By Lynette Johnson *
A couple of weeks ago, I participated in the Reduce and Recover: Save Food for People conference at Harvard Law School, sponsored by the Harvard Food Law and Policy Clinic. While there, I met and talked a bit with Doug Rauch, former head of the Trader Joe’s grocery store chain.
Doug still thinks about food all day, every day. But now he’s thinking about food he couldn’t sell when he worked at Trader Joe’s – food that’s not pretty enough to sell at the grocery store – the same food that the Society of St. Andrew thinks about every day. Doug has pioneered a new kind of grocery store in Boston, called the Daily Table, selling fresh and prepared foods at a steep discount, because the ingredients are imperfect or otherwise considered unmarketable.

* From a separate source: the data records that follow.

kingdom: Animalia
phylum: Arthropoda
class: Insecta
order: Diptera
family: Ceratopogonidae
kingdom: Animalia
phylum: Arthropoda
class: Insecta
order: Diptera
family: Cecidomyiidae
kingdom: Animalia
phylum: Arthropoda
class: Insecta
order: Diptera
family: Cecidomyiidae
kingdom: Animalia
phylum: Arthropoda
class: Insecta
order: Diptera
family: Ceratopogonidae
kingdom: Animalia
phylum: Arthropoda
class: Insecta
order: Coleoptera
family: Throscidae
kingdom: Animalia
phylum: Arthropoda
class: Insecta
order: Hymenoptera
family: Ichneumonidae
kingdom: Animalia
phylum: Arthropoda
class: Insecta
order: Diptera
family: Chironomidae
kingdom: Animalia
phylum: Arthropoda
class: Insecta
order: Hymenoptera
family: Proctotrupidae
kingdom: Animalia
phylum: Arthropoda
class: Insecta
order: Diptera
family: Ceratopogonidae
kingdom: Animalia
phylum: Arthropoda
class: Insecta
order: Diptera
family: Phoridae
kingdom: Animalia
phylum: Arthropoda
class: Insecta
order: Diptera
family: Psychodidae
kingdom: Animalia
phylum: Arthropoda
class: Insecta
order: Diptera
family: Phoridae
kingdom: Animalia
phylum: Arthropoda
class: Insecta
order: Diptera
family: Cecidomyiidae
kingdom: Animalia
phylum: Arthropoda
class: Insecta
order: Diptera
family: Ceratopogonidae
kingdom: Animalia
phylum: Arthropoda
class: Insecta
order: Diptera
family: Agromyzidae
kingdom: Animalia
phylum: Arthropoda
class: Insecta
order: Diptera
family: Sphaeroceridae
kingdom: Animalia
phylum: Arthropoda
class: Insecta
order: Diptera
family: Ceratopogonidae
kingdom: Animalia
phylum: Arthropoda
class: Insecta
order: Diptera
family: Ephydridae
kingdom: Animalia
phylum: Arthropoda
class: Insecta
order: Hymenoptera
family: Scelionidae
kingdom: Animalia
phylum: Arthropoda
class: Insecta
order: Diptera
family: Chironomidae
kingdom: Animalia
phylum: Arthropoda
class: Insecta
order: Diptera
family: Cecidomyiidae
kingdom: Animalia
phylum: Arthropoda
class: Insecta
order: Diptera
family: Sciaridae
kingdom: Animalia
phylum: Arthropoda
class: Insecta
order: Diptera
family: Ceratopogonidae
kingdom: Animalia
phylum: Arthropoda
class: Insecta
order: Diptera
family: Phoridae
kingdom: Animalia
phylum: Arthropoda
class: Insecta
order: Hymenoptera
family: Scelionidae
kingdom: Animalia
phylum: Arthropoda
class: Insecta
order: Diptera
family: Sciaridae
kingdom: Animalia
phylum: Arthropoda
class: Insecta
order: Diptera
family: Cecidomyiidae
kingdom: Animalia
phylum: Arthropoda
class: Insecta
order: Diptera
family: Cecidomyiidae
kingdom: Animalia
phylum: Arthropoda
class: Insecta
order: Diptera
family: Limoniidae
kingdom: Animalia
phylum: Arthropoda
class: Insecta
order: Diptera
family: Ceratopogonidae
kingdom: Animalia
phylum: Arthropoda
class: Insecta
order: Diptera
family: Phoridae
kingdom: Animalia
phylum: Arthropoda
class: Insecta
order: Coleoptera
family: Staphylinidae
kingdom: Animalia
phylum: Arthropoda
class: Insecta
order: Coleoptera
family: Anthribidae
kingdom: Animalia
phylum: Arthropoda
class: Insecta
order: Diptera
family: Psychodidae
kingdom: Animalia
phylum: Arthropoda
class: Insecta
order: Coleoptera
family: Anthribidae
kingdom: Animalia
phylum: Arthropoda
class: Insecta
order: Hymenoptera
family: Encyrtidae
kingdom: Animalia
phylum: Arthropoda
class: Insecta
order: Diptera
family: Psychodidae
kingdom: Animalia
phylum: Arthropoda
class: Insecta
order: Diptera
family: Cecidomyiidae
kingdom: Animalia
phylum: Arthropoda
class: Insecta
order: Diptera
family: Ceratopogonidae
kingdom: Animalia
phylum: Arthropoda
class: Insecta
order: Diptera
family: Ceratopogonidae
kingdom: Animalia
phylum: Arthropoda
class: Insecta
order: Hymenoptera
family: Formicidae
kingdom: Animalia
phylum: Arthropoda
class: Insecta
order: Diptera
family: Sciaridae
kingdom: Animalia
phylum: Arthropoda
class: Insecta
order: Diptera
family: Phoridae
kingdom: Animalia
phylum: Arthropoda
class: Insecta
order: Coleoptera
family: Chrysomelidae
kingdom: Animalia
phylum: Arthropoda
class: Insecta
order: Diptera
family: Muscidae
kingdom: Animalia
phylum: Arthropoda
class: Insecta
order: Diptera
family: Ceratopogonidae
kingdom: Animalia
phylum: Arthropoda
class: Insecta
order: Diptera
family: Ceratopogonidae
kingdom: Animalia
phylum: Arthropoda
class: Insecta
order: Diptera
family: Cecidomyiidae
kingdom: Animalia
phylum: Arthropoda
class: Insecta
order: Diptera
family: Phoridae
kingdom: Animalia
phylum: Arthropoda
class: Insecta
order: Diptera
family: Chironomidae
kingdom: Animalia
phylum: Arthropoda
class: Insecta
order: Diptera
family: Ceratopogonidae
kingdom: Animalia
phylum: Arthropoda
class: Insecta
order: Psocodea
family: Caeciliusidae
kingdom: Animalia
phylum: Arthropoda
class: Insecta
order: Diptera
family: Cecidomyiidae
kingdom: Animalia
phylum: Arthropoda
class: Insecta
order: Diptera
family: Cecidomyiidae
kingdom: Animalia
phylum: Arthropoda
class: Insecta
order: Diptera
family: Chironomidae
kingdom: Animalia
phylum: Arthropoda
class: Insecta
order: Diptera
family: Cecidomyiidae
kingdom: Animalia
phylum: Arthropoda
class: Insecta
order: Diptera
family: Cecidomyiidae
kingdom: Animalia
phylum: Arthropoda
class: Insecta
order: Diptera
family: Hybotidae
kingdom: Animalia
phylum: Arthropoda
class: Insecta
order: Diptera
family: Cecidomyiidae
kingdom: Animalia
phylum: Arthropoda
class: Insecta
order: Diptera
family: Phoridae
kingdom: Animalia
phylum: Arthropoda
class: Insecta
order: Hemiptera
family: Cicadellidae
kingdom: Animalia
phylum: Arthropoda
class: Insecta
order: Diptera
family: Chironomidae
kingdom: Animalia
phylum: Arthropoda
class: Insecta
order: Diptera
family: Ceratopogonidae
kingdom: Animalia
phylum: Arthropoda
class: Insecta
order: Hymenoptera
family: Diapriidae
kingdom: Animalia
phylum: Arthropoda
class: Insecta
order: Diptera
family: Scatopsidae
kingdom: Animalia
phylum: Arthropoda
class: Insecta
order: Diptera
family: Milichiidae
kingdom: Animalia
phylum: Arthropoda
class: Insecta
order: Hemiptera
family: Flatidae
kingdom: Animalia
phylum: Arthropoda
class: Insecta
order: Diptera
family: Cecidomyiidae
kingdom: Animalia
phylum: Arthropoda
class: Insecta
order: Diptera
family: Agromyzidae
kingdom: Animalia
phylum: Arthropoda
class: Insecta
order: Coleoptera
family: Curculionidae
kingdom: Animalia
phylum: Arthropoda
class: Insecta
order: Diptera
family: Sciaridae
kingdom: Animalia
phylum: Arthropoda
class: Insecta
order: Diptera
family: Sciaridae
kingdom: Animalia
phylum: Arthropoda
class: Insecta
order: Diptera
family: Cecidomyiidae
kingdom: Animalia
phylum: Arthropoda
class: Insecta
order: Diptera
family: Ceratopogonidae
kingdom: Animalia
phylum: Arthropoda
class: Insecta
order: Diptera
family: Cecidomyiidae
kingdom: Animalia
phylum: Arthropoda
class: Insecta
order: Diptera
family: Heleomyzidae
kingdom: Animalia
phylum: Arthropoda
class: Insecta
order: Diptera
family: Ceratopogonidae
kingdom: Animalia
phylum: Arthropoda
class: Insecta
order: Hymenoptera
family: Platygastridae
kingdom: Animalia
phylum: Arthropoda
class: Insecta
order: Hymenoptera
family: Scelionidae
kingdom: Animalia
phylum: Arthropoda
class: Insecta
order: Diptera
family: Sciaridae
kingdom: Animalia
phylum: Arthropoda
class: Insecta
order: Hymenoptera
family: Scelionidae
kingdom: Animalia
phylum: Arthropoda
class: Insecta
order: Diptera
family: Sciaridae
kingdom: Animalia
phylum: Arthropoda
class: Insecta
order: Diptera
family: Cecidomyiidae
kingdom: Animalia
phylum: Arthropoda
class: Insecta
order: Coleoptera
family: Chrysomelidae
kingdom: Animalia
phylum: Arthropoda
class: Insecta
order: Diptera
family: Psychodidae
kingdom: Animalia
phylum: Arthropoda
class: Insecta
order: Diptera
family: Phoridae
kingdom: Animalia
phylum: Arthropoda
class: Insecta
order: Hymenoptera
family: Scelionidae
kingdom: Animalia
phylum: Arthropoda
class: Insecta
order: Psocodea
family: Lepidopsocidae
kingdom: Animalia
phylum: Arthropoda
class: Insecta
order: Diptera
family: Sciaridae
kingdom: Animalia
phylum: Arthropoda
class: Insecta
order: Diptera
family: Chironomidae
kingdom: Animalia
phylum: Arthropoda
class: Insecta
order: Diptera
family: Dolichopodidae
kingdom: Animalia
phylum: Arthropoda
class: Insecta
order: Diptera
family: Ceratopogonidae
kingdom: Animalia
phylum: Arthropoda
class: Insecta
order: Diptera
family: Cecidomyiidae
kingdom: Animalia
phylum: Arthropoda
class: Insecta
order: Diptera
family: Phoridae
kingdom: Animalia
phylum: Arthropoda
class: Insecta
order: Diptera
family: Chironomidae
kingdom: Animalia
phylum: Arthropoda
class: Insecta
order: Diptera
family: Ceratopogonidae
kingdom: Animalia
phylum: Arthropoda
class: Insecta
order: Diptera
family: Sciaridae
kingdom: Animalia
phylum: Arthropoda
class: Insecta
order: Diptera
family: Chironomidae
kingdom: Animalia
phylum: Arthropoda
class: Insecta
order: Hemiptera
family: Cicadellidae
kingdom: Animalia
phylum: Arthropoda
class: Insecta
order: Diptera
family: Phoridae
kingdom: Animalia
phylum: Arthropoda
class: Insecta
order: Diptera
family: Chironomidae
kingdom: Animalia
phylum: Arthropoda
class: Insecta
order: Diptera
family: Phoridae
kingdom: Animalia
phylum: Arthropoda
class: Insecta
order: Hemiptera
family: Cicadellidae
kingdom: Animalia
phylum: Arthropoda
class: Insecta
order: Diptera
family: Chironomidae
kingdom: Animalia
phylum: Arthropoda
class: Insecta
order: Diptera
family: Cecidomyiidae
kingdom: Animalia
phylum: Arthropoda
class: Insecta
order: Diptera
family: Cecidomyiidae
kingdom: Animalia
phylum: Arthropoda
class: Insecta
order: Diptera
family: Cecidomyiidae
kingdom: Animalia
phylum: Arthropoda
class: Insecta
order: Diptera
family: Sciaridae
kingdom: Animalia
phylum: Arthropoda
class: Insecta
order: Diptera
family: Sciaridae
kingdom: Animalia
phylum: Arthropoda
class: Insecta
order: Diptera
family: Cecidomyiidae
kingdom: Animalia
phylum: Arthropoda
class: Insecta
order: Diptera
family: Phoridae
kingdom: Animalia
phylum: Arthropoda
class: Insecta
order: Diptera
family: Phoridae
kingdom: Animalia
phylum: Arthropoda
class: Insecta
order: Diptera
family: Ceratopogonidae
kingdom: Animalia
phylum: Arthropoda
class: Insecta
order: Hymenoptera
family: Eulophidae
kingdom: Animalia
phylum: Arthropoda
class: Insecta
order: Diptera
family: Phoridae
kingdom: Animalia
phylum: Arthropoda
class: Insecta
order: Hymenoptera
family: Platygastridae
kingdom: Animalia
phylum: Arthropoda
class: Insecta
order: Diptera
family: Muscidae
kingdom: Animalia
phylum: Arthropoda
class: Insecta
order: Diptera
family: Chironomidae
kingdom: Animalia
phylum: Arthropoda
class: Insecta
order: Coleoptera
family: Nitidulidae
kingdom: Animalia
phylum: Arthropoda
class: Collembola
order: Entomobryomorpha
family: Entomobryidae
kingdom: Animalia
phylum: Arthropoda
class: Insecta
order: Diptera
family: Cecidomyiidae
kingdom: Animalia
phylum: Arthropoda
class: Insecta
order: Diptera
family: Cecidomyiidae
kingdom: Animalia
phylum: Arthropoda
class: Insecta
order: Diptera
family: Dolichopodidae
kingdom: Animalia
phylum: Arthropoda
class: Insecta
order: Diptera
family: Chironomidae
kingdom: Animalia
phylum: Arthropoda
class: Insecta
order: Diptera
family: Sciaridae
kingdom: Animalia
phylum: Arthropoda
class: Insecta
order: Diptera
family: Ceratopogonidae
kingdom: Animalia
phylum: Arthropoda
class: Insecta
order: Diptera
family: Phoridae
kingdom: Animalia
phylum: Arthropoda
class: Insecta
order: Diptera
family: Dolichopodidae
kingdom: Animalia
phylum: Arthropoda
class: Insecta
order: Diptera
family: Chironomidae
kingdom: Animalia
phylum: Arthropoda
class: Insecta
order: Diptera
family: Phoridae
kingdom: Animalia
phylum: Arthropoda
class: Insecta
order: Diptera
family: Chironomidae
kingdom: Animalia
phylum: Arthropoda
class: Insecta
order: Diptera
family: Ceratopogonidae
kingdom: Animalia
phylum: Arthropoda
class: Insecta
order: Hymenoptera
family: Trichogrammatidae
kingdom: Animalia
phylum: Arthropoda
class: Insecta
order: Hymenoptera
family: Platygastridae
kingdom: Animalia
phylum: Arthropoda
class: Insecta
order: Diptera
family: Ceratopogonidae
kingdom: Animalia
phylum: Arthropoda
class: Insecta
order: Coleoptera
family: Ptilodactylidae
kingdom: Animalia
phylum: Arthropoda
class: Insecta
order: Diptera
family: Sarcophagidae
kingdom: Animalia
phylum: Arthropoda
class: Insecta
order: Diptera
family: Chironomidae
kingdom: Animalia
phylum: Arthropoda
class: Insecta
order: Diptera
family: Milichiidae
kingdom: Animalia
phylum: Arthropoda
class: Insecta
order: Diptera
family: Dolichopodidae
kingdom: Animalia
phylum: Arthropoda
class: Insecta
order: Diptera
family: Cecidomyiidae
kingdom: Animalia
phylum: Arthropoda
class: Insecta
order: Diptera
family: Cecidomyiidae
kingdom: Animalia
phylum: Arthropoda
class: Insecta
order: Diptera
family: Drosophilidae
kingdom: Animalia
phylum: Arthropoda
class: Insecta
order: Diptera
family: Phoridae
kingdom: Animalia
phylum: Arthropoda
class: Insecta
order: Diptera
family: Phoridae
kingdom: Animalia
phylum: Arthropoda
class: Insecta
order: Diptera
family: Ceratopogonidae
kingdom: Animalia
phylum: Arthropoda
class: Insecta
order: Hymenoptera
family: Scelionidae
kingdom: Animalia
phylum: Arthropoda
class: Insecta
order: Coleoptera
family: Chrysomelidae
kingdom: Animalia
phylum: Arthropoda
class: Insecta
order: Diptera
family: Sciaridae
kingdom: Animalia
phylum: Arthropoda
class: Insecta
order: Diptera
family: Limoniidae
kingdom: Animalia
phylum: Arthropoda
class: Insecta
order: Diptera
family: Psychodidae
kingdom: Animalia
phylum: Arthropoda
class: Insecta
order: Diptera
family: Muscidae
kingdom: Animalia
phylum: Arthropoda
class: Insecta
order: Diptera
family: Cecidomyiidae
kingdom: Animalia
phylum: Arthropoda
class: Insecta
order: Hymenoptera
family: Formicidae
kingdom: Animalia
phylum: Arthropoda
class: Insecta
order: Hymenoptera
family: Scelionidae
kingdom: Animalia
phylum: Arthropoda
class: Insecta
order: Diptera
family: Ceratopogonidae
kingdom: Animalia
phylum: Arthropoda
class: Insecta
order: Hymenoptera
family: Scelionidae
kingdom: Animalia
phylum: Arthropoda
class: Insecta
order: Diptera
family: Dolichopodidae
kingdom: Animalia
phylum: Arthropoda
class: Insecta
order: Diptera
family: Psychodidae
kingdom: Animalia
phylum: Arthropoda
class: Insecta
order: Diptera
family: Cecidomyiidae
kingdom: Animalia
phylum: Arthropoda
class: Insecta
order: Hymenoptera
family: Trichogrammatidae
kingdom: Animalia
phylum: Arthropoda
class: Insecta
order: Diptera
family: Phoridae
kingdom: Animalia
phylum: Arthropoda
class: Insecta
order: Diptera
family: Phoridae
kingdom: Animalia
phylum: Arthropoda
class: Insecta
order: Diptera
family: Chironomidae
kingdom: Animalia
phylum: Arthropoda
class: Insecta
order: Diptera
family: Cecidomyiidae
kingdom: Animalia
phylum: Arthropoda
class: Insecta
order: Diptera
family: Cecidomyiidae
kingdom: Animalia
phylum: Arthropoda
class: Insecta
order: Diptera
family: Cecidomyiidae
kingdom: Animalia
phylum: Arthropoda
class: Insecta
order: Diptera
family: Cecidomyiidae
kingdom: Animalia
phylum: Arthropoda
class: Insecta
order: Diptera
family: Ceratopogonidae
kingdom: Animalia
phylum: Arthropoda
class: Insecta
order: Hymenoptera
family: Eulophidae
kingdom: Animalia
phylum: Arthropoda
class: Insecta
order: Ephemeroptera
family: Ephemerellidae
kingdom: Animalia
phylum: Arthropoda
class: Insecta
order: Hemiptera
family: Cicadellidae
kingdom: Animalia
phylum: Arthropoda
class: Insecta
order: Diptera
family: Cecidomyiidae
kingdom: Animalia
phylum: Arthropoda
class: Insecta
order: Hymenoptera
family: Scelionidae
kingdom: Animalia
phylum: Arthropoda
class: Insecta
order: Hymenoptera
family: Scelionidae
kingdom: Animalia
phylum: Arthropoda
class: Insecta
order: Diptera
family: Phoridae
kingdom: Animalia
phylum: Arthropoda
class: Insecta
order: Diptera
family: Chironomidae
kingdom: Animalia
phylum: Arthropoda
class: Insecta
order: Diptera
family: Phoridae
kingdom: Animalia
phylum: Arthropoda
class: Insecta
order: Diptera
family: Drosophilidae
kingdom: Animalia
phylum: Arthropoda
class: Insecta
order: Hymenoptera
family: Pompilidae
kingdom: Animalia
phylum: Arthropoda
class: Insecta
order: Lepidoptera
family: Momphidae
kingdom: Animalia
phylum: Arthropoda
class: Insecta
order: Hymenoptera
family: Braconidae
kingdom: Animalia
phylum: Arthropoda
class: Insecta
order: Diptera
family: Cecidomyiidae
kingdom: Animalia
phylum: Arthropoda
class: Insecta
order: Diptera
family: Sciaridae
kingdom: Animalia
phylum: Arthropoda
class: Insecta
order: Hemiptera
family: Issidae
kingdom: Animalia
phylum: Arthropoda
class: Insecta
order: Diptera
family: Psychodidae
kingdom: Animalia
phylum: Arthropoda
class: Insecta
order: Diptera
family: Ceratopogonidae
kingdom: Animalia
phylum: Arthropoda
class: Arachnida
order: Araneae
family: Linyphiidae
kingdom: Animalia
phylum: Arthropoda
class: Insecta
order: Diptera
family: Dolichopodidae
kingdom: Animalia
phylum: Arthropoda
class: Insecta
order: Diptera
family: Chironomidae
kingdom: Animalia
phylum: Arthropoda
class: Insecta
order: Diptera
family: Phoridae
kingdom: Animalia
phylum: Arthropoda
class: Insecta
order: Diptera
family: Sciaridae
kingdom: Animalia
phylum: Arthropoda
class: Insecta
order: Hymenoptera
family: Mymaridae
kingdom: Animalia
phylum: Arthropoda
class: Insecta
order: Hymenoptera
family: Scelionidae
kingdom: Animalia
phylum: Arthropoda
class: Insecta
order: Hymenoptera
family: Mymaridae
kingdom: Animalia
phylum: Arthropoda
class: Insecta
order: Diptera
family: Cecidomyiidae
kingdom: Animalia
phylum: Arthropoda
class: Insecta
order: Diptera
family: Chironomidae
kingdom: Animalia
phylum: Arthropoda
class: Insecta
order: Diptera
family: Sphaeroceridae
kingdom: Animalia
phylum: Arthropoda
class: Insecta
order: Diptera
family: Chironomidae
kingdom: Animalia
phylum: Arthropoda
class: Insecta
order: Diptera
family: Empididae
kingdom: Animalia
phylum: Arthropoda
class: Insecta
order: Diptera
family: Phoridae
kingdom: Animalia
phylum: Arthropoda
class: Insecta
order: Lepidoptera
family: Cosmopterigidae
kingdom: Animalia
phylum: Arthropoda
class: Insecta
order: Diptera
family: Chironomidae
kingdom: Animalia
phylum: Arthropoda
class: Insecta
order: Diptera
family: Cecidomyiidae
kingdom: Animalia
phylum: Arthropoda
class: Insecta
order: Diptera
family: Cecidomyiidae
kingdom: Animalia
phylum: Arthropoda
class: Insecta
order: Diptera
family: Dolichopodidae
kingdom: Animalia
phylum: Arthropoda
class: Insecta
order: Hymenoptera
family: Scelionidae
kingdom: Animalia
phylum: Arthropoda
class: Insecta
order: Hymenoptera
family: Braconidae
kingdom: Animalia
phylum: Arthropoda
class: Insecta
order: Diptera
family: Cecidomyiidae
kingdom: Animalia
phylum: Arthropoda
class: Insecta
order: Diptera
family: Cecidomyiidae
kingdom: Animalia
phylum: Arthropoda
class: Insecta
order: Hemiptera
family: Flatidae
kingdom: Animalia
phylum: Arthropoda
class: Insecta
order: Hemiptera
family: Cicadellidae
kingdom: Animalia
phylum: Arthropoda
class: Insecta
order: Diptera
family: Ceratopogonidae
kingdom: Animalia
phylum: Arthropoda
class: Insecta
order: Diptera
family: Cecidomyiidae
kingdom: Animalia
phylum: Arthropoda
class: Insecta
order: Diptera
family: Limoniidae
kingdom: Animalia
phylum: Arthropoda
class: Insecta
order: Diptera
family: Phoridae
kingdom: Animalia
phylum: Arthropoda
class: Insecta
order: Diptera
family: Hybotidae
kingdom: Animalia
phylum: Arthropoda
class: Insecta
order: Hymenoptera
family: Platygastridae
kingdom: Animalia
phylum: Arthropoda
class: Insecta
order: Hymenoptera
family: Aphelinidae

Our approaches to doing something about this kind of food are different, and our scale these days is vastly different (Society of St. Andrew moves a lot more food!) but Rauch says some important things, that we’d do well to hear.
Doug challenges our language. He asks, “When you shop at Marshall’s, TJMaxx, or Plato’s Closet, what are you buying? Is it clothing waste?”
He’s pretty clear about this: “No one wants to eat food waste!”
I don’t know that Doug has yet found the right phrase for imperfect and unmarketable food, but he has convinced me that “food waste” is the wrong one to use when talking about the millions of pounds of fresh, healthy, nourishing, and delicious fruits and vegetables the Society of St. Andrew gleans or transports and distributes each year.
I’m leaning toward “unsold,” “available,” or maybe even “awesome.” What do you think?